(Material shown begins)
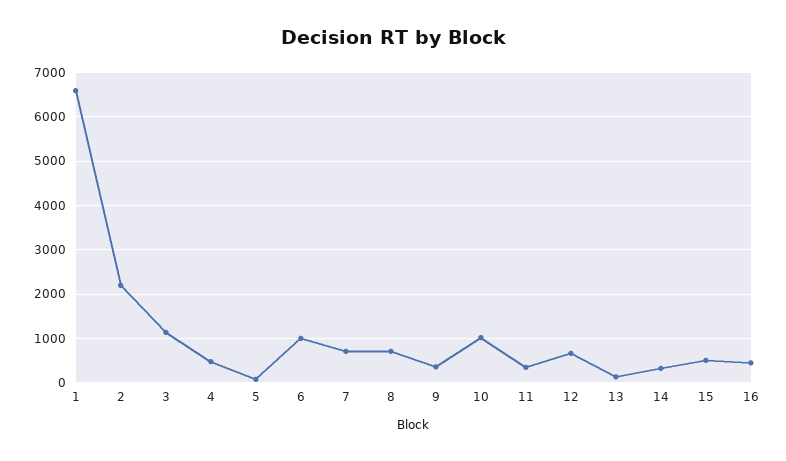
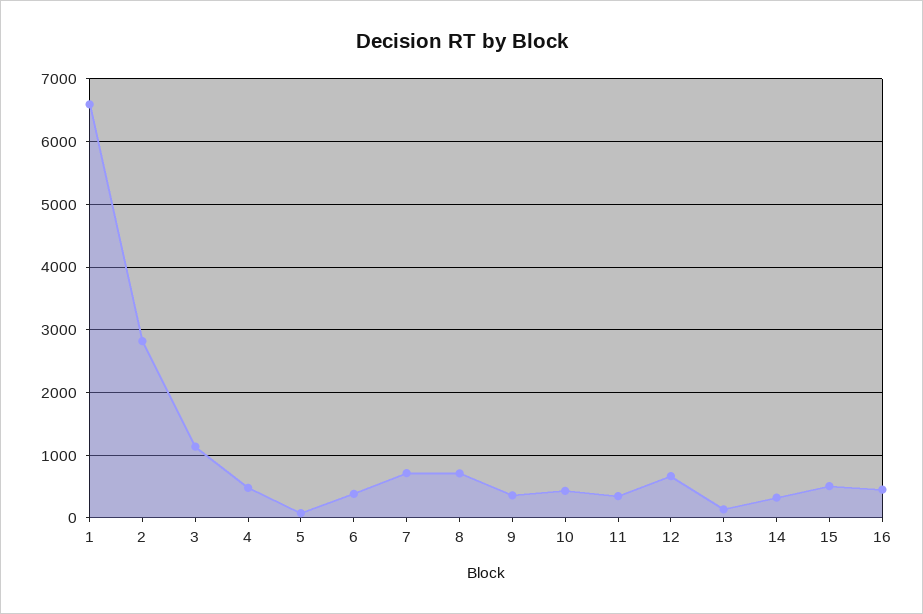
  {
    "1": 6600,
-   "2": 2200,
+   "2": 2800,
    "3": 1100,
    "4": 500,
    "5": 100,
-   "6": 1000,
+   "6": 400,
    "7": 700,
    "8": 700,
    "9": 400,
-   "10": 1000,
+   "10": 400,
    "11": 300,
    "12": 700,
    "13": 100,
    "14": 300,
    "15": 500,
    "16": 400
  }

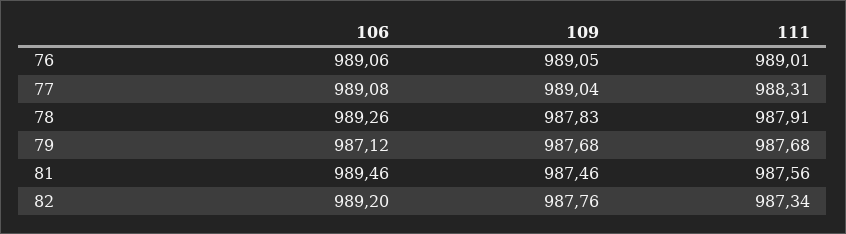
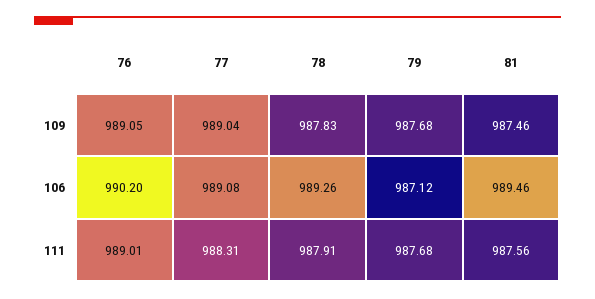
  {
    "106": {
-     "76": 989.06,
+     "76": 990.2,
      "77": 989.08,
      "78": 989.26,
      "79": 987.12,
-     "81": 989.46,
+     "81": 989.46
-     "82": 989.2
    },
    "109": {
      "76": 989.05,
      "77": 989.04,
      "78": 987.83,
      "79": 987.68,
-     "81": 987.46,
+     "81": 987.46
-     "82": 987.76
    },
    "111": {
      "76": 989.01,
      "77": 988.31,
      "78": 987.91,
      "79": 987.68,
-     "81": 987.56,
+     "81": 987.56
-     "82": 987.34
    }
  }

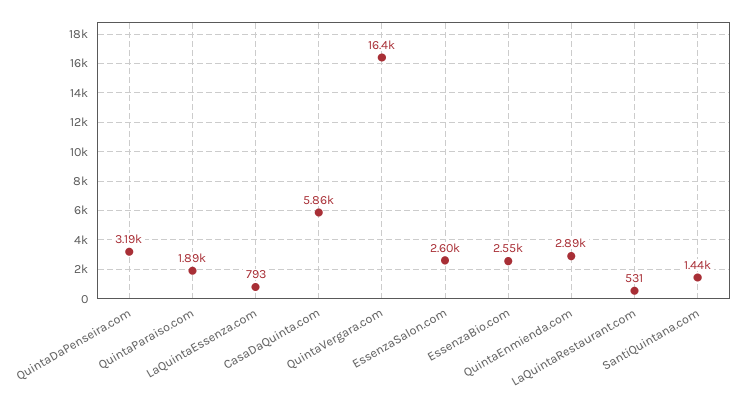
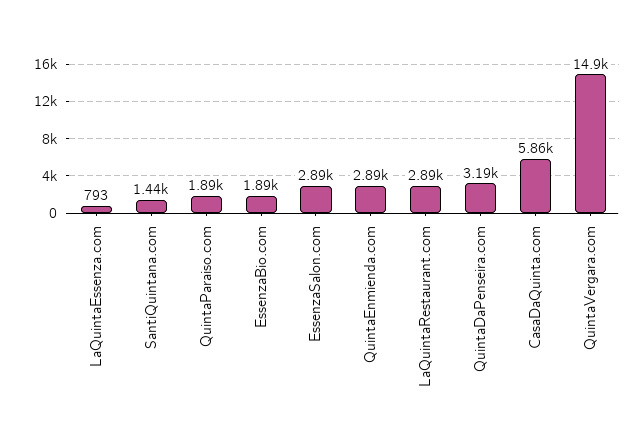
  {
    "QuintaDaPenseira.com": 3190,
    "QuintaParaiso.com": 1890,
    "LaQuintaEssenza.com": 793,
    "CasaDaQuinta.com": 5860,
-   "QuintaVergara.com": 16400,
+   "QuintaVergara.com": 14900,
-   "EssenzaSalon.com": 2600,
+   "EssenzaSalon.com": 2890,
-   "EssenzaBio.com": 2550,
+   "EssenzaBio.com": 1890,
    "QuintaEnmienda.com": 2890,
-   "LaQuintaRestaurant.com": 531,
+   "LaQuintaRestaurant.com": 2890,
    "SantiQuintana.com": 1440
  }

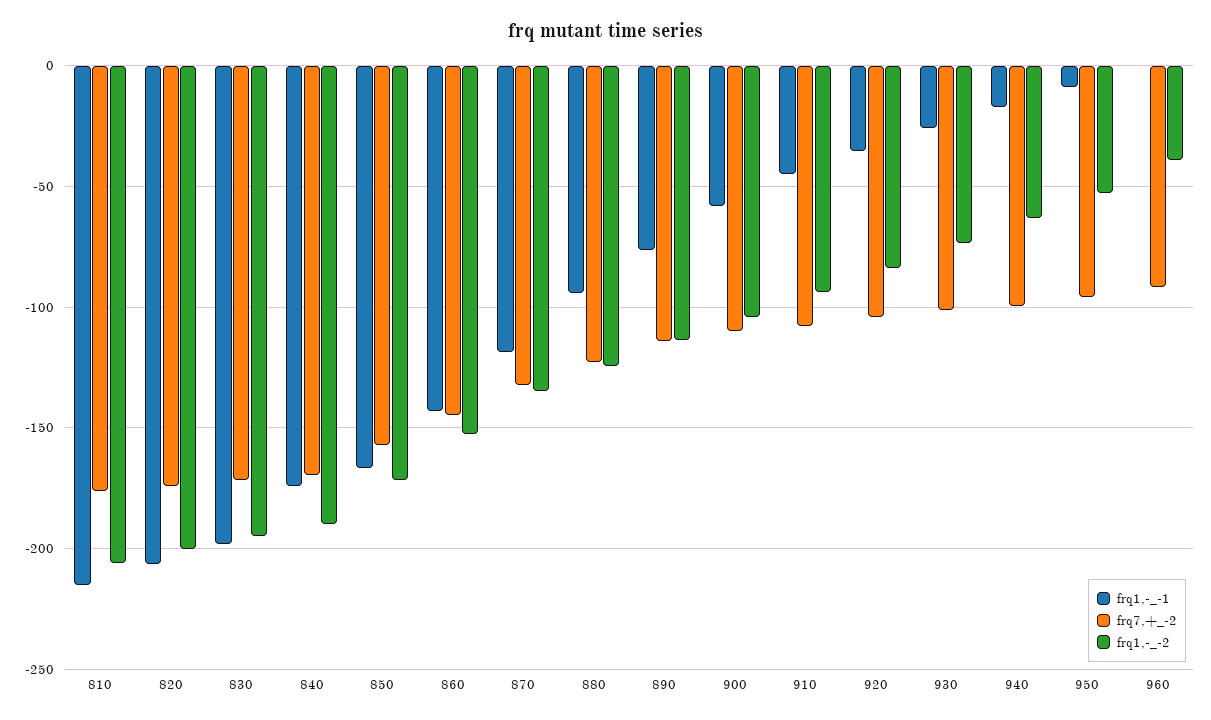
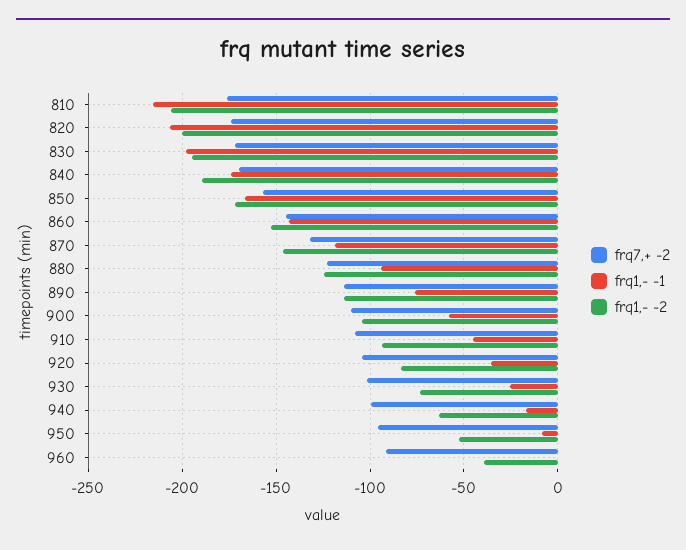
  {
    "frq1,-_-1": {
      "810": -215,
      "820": -205,
      "830": -200,
      "840": -175,
      "850": -165,
      "860": -145,
      "870": -120,
      "880": -95,
      "890": -75,
      "900": -60,
      "910": -45,
      "920": -35,
      "930": -25,
      "940": -15,
      "950": -10,
      "960": 0
    },
    "frq7,+_-2": {
      "810": -175,
      "820": -175,
      "830": -170,
      "840": -170,
      "850": -155,
      "860": -145,
      "870": -130,
      "880": -125,
      "890": -115,
      "900": -110,
      "910": -110,
      "920": -105,
      "930": -100,
      "940": -100,
      "950": -95,
      "960": -90
    },
    "frq1,-_-2": {
      "810": -205,
      "820": -200,
      "830": -195,
      "840": -190,
      "850": -170,
      "860": -155,
-     "870": -135,
+     "870": -145,
      "880": -125,
      "890": -115,
      "900": -105,
      "910": -95,
      "920": -85,
      "930": -75,
      "940": -65,
      "950": -55,
      "960": -40
    }
  }

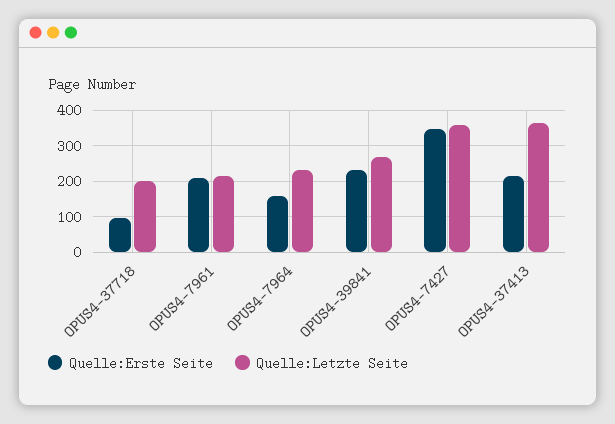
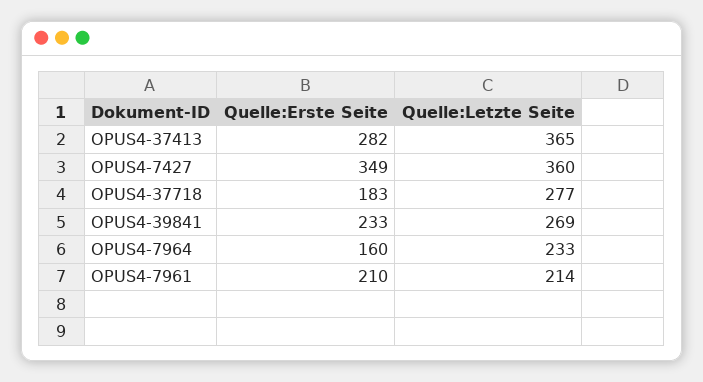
  {
    "Quelle:Erste Seite": {
-     "OPUS4-37718": 100,
+     "OPUS4-37718": 183,
      "OPUS4-7961": 210,
      "OPUS4-7964": 160,
      "OPUS4-39841": 233,
      "OPUS4-7427": 349,
-     "OPUS4-37413": 220
+     "OPUS4-37413": 282
    },
    "Quelle:Letzte Seite": {
-     "OPUS4-37718": 200,
+     "OPUS4-37718": 277,
      "OPUS4-7961": 214,
      "OPUS4-7964": 233,
      "OPUS4-39841": 269,
      "OPUS4-7427": 360,
      "OPUS4-37413": 365
    }
  }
(Material shown ends)
◆ **Your goal**: Among the records, find every line with the word "Quelle" and copy it.

◆ **Result for this exercise**:
    "Quelle:Erste Seite": {
    "Quelle:Letzte Seite": {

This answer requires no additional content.